■ JOBS
1 > In the comments on the new Slashdot mobile site, what MITE score did the site get?
2 > Please write what comes next in the comments on the new Slashdot mobile site, starting after the last comment.

■ DOCUMENT PASSAGE
----
Switching browsers aga... on second thought screw that. I hope you took it out of beta cause you realized alpha comes *before* beta. This site is totally broken.
Congrats... Slashdot has Slashdotted itself...
I ran it through this software I have at work called "Mobile Internet Testing Environment" and it got a "MITE score" of 68/100. It's based on best practices for performance of a mobile site. The slashdot mobile site got penalized for things such as not having the JS at the bottom, for having iframes, not combining css/js, one http request error, no alt tags for images, and others.
The Internet King? I wonder if he could provide faster nudity.
It's very slow on my S3, scrolling and navigating is hard.
The pop up keeps asking which site I want and half of the time I can't seem to click "classic".
The new site doesn't show synapses, just headlines which makes me click into the stories making it even laggier and jerkier than it already was.
Seems it isn't really ready for prime time yet.
it is blank in opera mini
It's adorable how you ask for input like you're actually going to listen to it. I predict that no matter how much we scream about how horrible the new mobile site is, you'll roll it out anyways.
----
■ RECORD EXCERPTS
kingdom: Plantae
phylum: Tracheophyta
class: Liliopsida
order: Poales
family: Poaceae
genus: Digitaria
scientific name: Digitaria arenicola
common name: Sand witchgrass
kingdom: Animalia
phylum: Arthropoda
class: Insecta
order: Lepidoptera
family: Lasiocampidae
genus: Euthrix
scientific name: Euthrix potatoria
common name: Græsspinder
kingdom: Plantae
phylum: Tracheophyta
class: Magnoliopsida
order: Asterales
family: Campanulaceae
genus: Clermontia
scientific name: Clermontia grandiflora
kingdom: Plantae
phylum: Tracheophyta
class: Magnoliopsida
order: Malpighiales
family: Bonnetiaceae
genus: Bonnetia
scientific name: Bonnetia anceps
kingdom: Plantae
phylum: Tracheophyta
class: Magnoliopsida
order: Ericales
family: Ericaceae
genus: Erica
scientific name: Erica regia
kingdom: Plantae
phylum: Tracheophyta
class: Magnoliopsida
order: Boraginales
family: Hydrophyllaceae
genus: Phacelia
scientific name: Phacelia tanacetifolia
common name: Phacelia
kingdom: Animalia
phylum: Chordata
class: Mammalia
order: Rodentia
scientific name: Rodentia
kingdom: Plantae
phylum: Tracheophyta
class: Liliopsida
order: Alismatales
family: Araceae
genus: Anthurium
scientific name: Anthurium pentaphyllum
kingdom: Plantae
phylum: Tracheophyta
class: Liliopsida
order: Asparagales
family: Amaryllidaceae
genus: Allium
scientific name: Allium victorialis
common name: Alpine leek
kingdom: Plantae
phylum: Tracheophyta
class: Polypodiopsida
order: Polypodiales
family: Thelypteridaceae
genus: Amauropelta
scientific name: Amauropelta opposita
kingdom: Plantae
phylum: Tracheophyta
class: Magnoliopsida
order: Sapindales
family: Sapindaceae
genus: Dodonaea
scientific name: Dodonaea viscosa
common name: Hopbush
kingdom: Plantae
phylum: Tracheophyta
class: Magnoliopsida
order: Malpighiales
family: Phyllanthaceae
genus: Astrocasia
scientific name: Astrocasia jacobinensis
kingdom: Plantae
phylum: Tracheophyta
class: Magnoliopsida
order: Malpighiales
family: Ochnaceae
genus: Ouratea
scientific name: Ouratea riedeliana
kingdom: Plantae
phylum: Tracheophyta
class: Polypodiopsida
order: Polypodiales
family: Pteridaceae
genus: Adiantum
----
■ OUTPUTS IN ORDER
1 > 68/100

2 >
Hrm, I sent my bug report to admin@ rather than feedback@ three weeks ago, but as of today, http://slashdot.org/zoo.pl?op=check&uid=42 (for any ID) is still broken. I guess we now know why zoo.pl was being hacked on though!
My God, it's Full of Source!
OUTSIDE_IP=$(dig +short my.ip @outsideip.net)
With Windows Phone 7.5, plus what ever happened to Slashdot Classic Green? I don't want this dark and gloomy nonsense.
For those who seek perfection there can be no rest on this side of the grave.
Overwhelming negative response. It makes one wonder what the design criteria were, or the Q/A strategy.
Oliver's law of assumed responsibility: If you're seen fixing it, you will be blamed for breaking it.
Stupid thing appeared blank in all of the browsers I tried. (Sorry, no, not the more popular ones, go ahead and hate me :P )
Personally I would kill to have the old HTML3 Slashdot back. Could browse that on a freaking Amiga, a QNX 1.44mb floppy disk, or Breadbox (Geoworks) Ensemble!
But no, we have to do everything the new fancy way because... because... because.. the old way is ooooooold!
Well, having been very happy browsing the 'classic' site with Chrome on iPads, iPhones and Android devices, I thought I'd head over there and see what all the shouting was about.
Site works OK using CHrome on iPad, but I confirm the above comments that it seems slower to load and rather sensitive to wrong clicks.
Big fail though is that if you try "disabling" ads, the top adsense bar remains.
still no IPv6.
Funny that Slashdot is trying to ride the wave of social networking even as most members wear their lack of social networking accounts like a badge of honor.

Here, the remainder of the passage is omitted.